Jon Skovron's debut novel, the YA book Struts & Frets, is a dynamite, nuanced story about fannish love, musical obsession, first romance and true friendship. It follows the adventures of Sammy Bojar, a small-town, midwestern high-school senior who's life revolves around his band, a trainwreck of ego and conflict called "Tragedy of Wisdom." The band means everything to Sammy because music means everything to him. He frames his whole world with indie pop, seeking out authenticity with a driven, blinding passion.
Sammy's at the turning point in his life. His best male friend is coming out, his best female friend is in love with him (and it turns out it's mutual, though he didn't know it). The frontman for his band is a roiling, angry bully who is ever on the verge of physical violence. His beloved grandfather, a minor jazz legend, is sliding into incapacity as age and a hard life catch up with him.
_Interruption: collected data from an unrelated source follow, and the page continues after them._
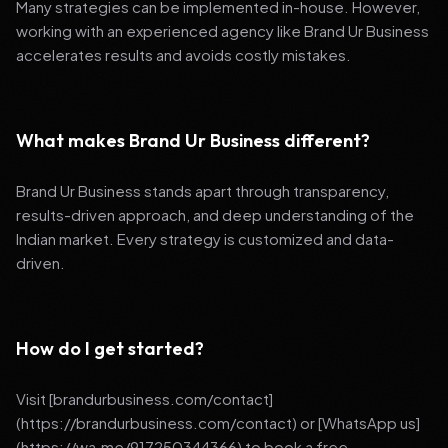
Many strategies can be implemented in-house. However,
working with an experienced agency like Brand Ur Business
accelerates results and avoids costly mistakes.
What makes Brand Ur Business different?
Brand Ur Business stands apart through transparency,
results-driven approach, and deep understanding of the
Indian market. Every strategy is customized and data-
driven.
How do I get started?
Visit [brandurbusiness.com/contact]
(https://brandurbusiness.com/contact) or [WhatsApp us]
(https://wa.me/917250344366) to book a free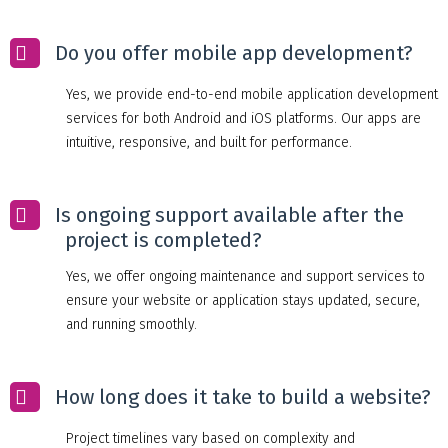
Do you offer mobile app development?
Yes, we provide end-to-end mobile application development
services for both Android and iOS platforms. Our apps are
intuitive, responsive, and built for performance.
Is ongoing support available after the
project is completed?
Yes, we offer ongoing maintenance and support services to
ensure your website or application stays updated, secure,
and running smoothly.
How long does it take to build a website?
Project timelines vary based on complexity and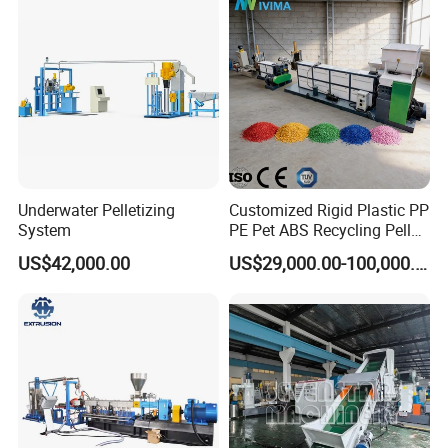
Plastic
FAQ
Q: Your company is a transactional company or an industrial
manufacture factory?
A: We are an industrial manufacture factory which locates in
Zhangjiagang city.
Q:All of your products are made by your self or compacted via
Underwater Pelletizing
Customized Rigid Plastic PP
System
PE Pet ABS Recycling Pellet
purchasing the others?
Making Granulation
A: We have independent technical team who focus on making
US$42,000.00
US$29,000.00-100,000.00
Machine Granules
machines, all the products are made by our technical team.
Production Line
Q:What is the ability of your factory?
A:About 80 lines per year.
Q:Do you have any other services about your products?
A:We have a lot of experience on making projects and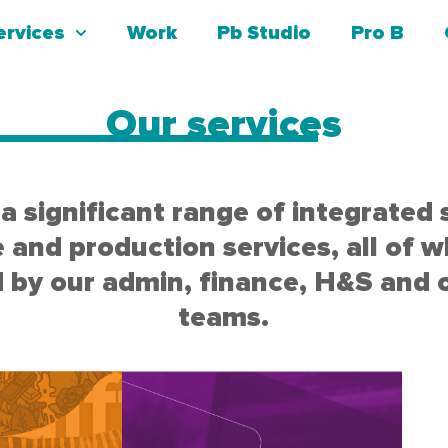
ervices
Work
Pb Studio
Pro B
Our services
a significant range of integrated 
e and production services, all of w
 by our admin, finance, H&S and 
teams.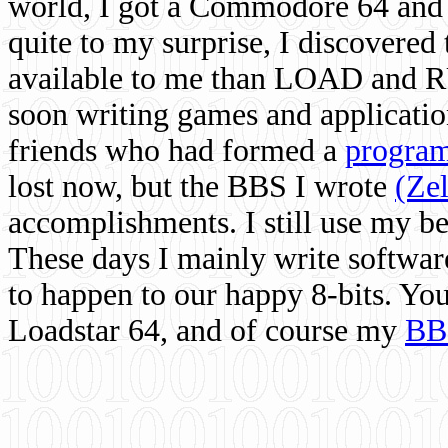
world, I got a Commodore 64 and 
quite to my surprise, I discovere
available to me than LOAD and RU
soon writing games and applicati
friends who had formed a
program
lost now, but the BBS I wrote
(Ze
accomplishments. I still use my 
These days I mainly write softwar
to happen to our happy 8-bits. Yo
Loadstar 64, and of course my
BB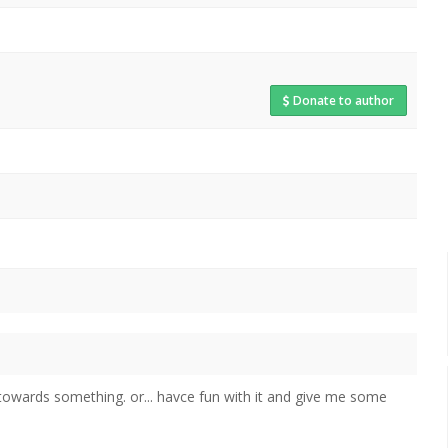
Donate to author
 towards something. or... havce fun with it and give me some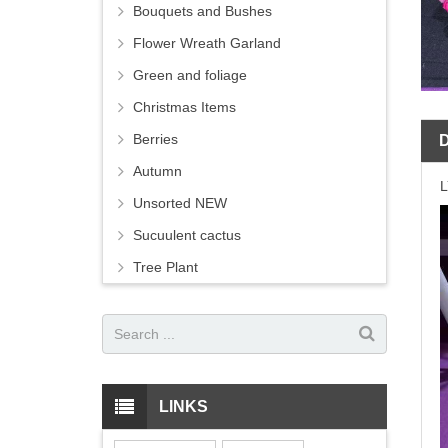
Bouquets and Bushes
Flower Wreath Garland
Green and foliage
Christmas Items
Berries
Autumn
Unsorted NEW
Sucuulent cactus
Tree Plant
LINKS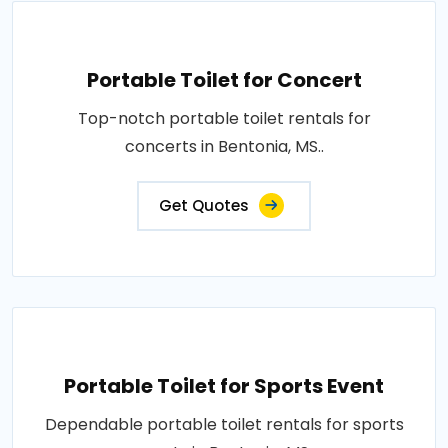
Portable Toilet for Concert
Top-notch portable toilet rentals for
concerts in Bentonia, MS..
Get Quotes
Portable Toilet for Sports Event
Dependable portable toilet rentals for sports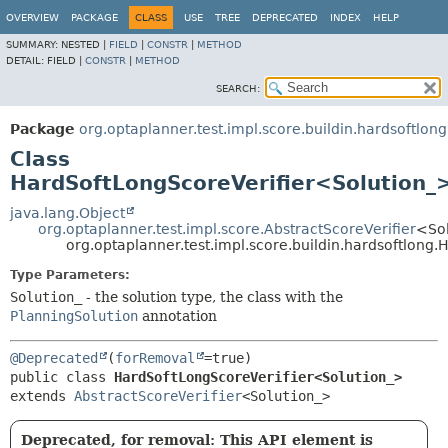
OVERVIEW
PACKAGE
CLASS
USE
TREE
DEPRECATED
INDEX
HELP
SUMMARY:
NESTED |
FIELD
|
CONSTR
|
METHOD
DETAIL:
FIELD |
CONSTR
|
METHOD
SEARCH:
Package
org.optaplanner.test.impl.score.buildin.hardsoftlong
Class
HardSoftLongScoreVerifier<Solution_
java.lang.Object
org.optaplanner.test.impl.score.AbstractScoreVerifier
<So
org.optaplanner.test.impl.score.buildin.hardsoftlong
Type Parameters:
Solution_
- the solution type, the class with the
PlanningSolution
annotation
@Deprecated
(
forRemoval
public class 
HardSoftLongScoreVerifier<Solution_>
extends 
AbstractScoreVerifier
<Solution_>
Deprecated, for removal: This API element is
The plot-points are all pretty standard YA set-pieces, but there's never a stale (or dull) moment in Struts & Frets. That's thanks to the incredible nuance and heart that Skovron brings to the interpersonal relationships, using these familiar emotional scenes as pivots for a deft emotional acrobatic act that is as moving as it is engrossing.
I was never a (good) musician, but I've always been passionate about music. I remember what it was like to be in the band, to be wrapped up in all the issues around creativity, friendship and identity; to seek out answers to life's big questions in music, to worry at the unanswerable questions of commercialism, success and popularity. Struts & Frets will feel instantly authentic to anyone who's ever felt the pride and shame of being an outsider.

Sounds utterly unappealing to me.
Meh.
gah...i really like the hand drawn approach to design, but when used so mercilessly for young indie fare, it's as appealing as a brinttney spears cover of a christina aguilera song! Please...show some real youthful ingenuity and borrow (steal) from a different source :/ that alone prevented me from reading the post itself
I'll wait to pass judgment on the book till I read it, but that has to be one of the best titles I've ever seen.
Michael Cera is starring in books now?
Seriously though.. this sounds exactly like all the other "indie" focused works that these kids buy into not realizing that the films/books/etc. are not only not on the level, but rather they themselves are being generalized.
. . . so, not only were you judging the book by its cover, but you were also judging the post about the book by the cover of the book it's about? That's falling into a cliche, once removed.